3. Learn to get used to your hair
Once you’re mentally comfortable enough to grow your majestic strands, learn to get used to them physically. Instead of feeling like you’ve got unfamiliar extensions of your body awkwardly sticking out, make them feel like they’re a part of you. Look at them when you’re naked, with underwear on, with sleeveless shirts on, with dresses on, in the mirror, in public, touch them, feel them, take care of them the way you do with the hair on your head instead of alienating them and yourself.
This goes for other parts of your body that you may not exactly love or adore. Touching them, taking care of them (cleansing, moisturising, etc), is such an important step for body acceptance.
4. Learn to get used to other people’s reactions
Everyone has different opinions, and we should all know that we must respect everyone. Traditions and societal dogma are not necessarily bad, and being progressive or radical isn’t necessarily good. Whatever you feel comfortable with, you should do. It’s easy to be super empowered when you’re in a space with open-minded people who are open to things like body hair. However, sometimes you run into people who are a little less than respective towards you IRL. In a society where representation of hairy girls are ultra rare, you may run into some /clashing/ opinions. It’s important that you don’t let it affect you or make you question the validation of your values. You’re just as fabulous with all that hair.
4. You do you g/b/etc
Whether you choose to go with the flow because you just personally like how post-shaven-smooth-as-a-baby’s-bottom-skin feels, or you want to brave the anti-furry world with your pits/legs/etc, then you go, you brave you!

Request 1.
Reproduce the full passage on body hair acceptance word for word.

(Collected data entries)
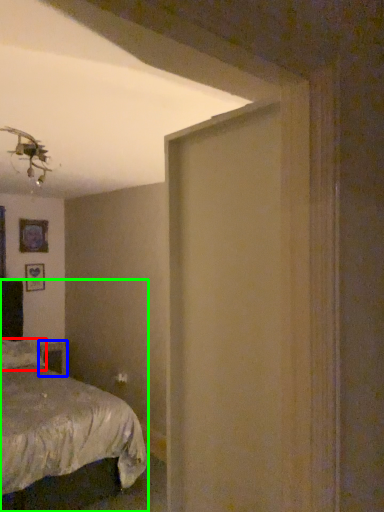
Question: Based on their relative distances, which object is nearer to pillow (highlighted by a red box)? Choose from table (highlighted by a blue box) and bed (highlighted by a green box).

Choices:
 (A) table
 (B) bed

Answer: (B)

Request 2.
Return every line of the records above without any changes, leaving out the pictures.

Full response 1.
3. Learn to get used to your hair
Once you’re mentally comfortable enough to grow your majestic strands, learn to get used to them physically. Instead of feeling like you’ve got unfamiliar extensions of your body awkwardly sticking out, make them feel like they’re a part of you. Look at them when you’re naked, with underwear on, with sleeveless shirts on, with dresses on, in the mirror, in public, touch them, feel them, take care of them the way you do with the hair on your head instead of alienating them and yourself.
This goes for other parts of your body that you may not exactly love or adore. Touching them, taking care of them (cleansing, moisturising, etc), is such an important step for body acceptance.
4. Learn to get used to other people’s reactions
Everyone has different opinions, and we should all know that we must respect everyone. Traditions and societal dogma are not necessarily bad, and being progressive or radical isn’t necessarily good. Whatever you feel comfortable with, you should do. It’s easy to be super empowered when you’re in a space with open-minded people who are open to things like body hair. However, sometimes you run into people who are a little less than respective towards you IRL. In a society where representation of hairy girls are ultra rare, you may run into some /clashing/ opinions. It’s important that you don’t let it affect you or make you question the validation of your values. You’re just as fabulous with all that hair.
4. You do you g/b/etc
Whether you choose to go with the flow because you just personally like how post-shaven-smooth-as-a-baby’s-bottom-skin feels, or you want to brave the anti-furry world with your pits/legs/etc, then you go, you brave you!

Full response 2.
Question: Based on their relative distances, which object is nearer to pillow (highlighted by a red box)? Choose from table (highlighted by a blue box) and bed (highlighted by a green box).

Choices:
 (A) table
 (B) bed

Answer: (B)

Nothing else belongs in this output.